PROBLEM
Which lines in the data below contain the string "KiCad"? Show each one.

DATA SECTION
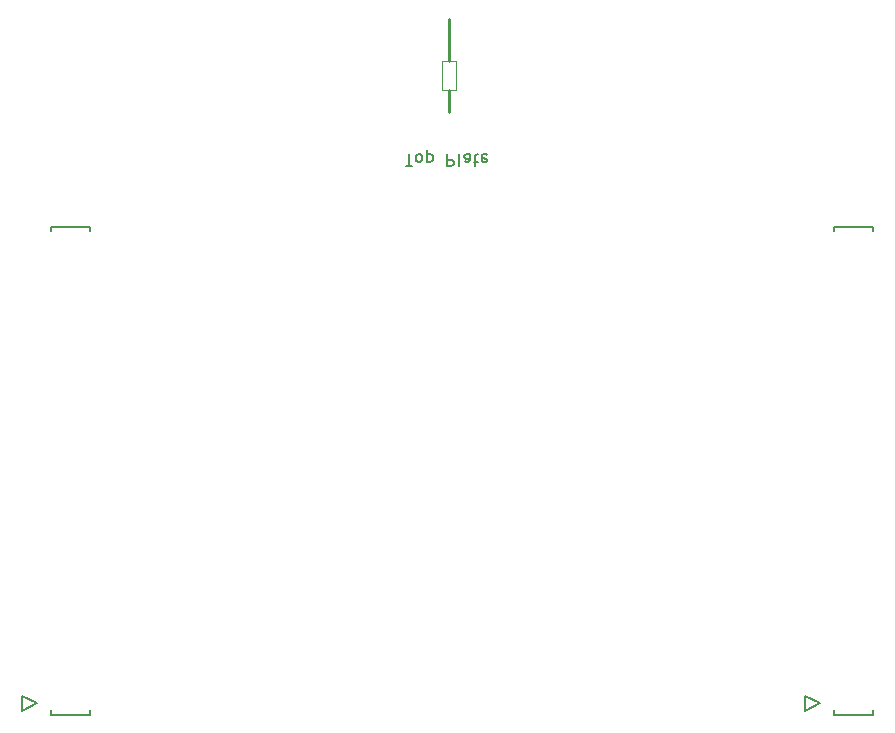
<source format=gbr>
G04 #@! TF.GenerationSoftware,KiCad,Pcbnew,5.1.9-73d0e3b20d~88~ubuntu20.04.1*
G04 #@! TF.CreationDate,2021-04-15T14:42:54-07:00*
G04 #@! TF.ProjectId,PD_ElectrodeBoard_v6,50445f45-6c65-4637-9472-6f6465426f61,6.1*
G04 #@! TF.SameCoordinates,Original*
G04 #@! TF.FileFunction,Legend,Bot*
G04 #@! TF.FilePolarity,Positive*
%FSLAX46Y46*%
G04 Gerber Fmt 4.6, Leading zero omitted, Abs format (unit mm)*
G04 Created by KiCad (PCBNEW 5.1.9-73d0e3b20d~88~ubuntu20.04.1) date 2021-04-15 14:42:54*
%MOMM*%
%LPD*%
G01*
G04 APERTURE LIST*
%ADD10C,0.150000*%
%ADD11C,0.250000*%
%ADD12C,0.120000*%
%ADD13C,0.152400*%
G04 APERTURE END LIST*
D10*
X195350000Y-61197619D02*
X195921428Y-61197619D01*
X195635714Y-60197619D02*
X195635714Y-61197619D01*
X196397619Y-60197619D02*
X196302380Y-60245238D01*
X196254761Y-60292857D01*
X196207142Y-60388095D01*
X196207142Y-60673809D01*
X196254761Y-60769047D01*
X196302380Y-60816666D01*
X196397619Y-60864285D01*
X196540476Y-60864285D01*
X196635714Y-60816666D01*
X196683333Y-60769047D01*
X196730952Y-60673809D01*
X196730952Y-60388095D01*
X196683333Y-60292857D01*
X196635714Y-60245238D01*
X196540476Y-60197619D01*
X196397619Y-60197619D01*
X197159523Y-60864285D02*
X197159523Y-59864285D01*
X197159523Y-60816666D02*
X197254761Y-60864285D01*
X197445238Y-60864285D01*
X197540476Y-60816666D01*
X197588095Y-60769047D01*
X197635714Y-60673809D01*
X197635714Y-60388095D01*
X197588095Y-60292857D01*
X197540476Y-60245238D01*
X197445238Y-60197619D01*
X197254761Y-60197619D01*
X197159523Y-60245238D01*
X198826190Y-60197619D02*
X198826190Y-61197619D01*
X199207142Y-61197619D01*
X199302380Y-61150000D01*
X199350000Y-61102380D01*
X199397619Y-61007142D01*
X199397619Y-60864285D01*
X199350000Y-60769047D01*
X199302380Y-60721428D01*
X199207142Y-60673809D01*
X198826190Y-60673809D01*
X199969047Y-60197619D02*
X199873809Y-60245238D01*
X199826190Y-60340476D01*
X199826190Y-61197619D01*
X200778571Y-60197619D02*
X200778571Y-60721428D01*
X200730952Y-60816666D01*
X200635714Y-60864285D01*
X200445238Y-60864285D01*
X200350000Y-60816666D01*
X200778571Y-60245238D02*
X200683333Y-60197619D01*
X200445238Y-60197619D01*
X200350000Y-60245238D01*
X200302380Y-60340476D01*
X200302380Y-60435714D01*
X200350000Y-60530952D01*
X200445238Y-60578571D01*
X200683333Y-60578571D01*
X200778571Y-60626190D01*
X201111904Y-60864285D02*
X201492857Y-60864285D01*
X201254761Y-61197619D02*
X201254761Y-60340476D01*
X201302380Y-60245238D01*
X201397619Y-60197619D01*
X201492857Y-60197619D01*
X202207142Y-60245238D02*
X202111904Y-60197619D01*
X201921428Y-60197619D01*
X201826190Y-60245238D01*
X201778571Y-60340476D01*
X201778571Y-60721428D01*
X201826190Y-60816666D01*
X201921428Y-60864285D01*
X202111904Y-60864285D01*
X202207142Y-60816666D01*
X202254761Y-60721428D01*
X202254761Y-60626190D01*
X201778571Y-60530952D01*
D11*
X199000000Y-54750000D02*
X199000000Y-56650000D01*
D12*
X198400000Y-54750000D02*
X198400000Y-54750000D01*
X198400000Y-52350000D02*
X198400000Y-54750000D01*
X199600000Y-52350000D02*
X198400000Y-52350000D01*
X199600000Y-54750000D02*
X199600000Y-52350000D01*
X198400000Y-54750000D02*
X199600000Y-54750000D01*
D11*
X199000000Y-52350000D02*
X199000000Y-48750000D01*
D13*
X230452660Y-106685000D02*
X229182660Y-106050000D01*
X229182660Y-106050000D02*
X229182660Y-107320000D01*
X229182660Y-107320000D02*
X230452660Y-106685000D01*
X234951000Y-66337100D02*
X231649000Y-66337100D01*
X231649000Y-66337100D02*
X231649000Y-66753660D01*
X231649000Y-107662900D02*
X234951000Y-107662900D01*
X234951000Y-107662900D02*
X234951000Y-107246340D01*
X231649000Y-107246340D02*
X231649000Y-107662900D01*
X234951000Y-66753660D02*
X234951000Y-66337100D01*
X164152660Y-106685000D02*
X162882660Y-106050000D01*
X162882660Y-106050000D02*
X162882660Y-107320000D01*
X162882660Y-107320000D02*
X164152660Y-106685000D01*
X168651000Y-66337100D02*
X165349000Y-66337100D01*
X165349000Y-66337100D02*
X165349000Y-66753660D01*
X165349000Y-107662900D02*
X168651000Y-107662900D01*
X168651000Y-107662900D02*
X168651000Y-107246340D01*
X165349000Y-107246340D02*
X165349000Y-107662900D01*
X168651000Y-66753660D02*
X168651000Y-66337100D01*
M02*

</source>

FINAL ANSWER
G04 #@! TF.GenerationSoftware,KiCad,Pcbnew,5.1.9-73d0e3b20d~88~ubuntu20.04.1*
G04 Created by KiCad (PCBNEW 5.1.9-73d0e3b20d~88~ubuntu20.04.1) date 2021-04-15 14:42:54*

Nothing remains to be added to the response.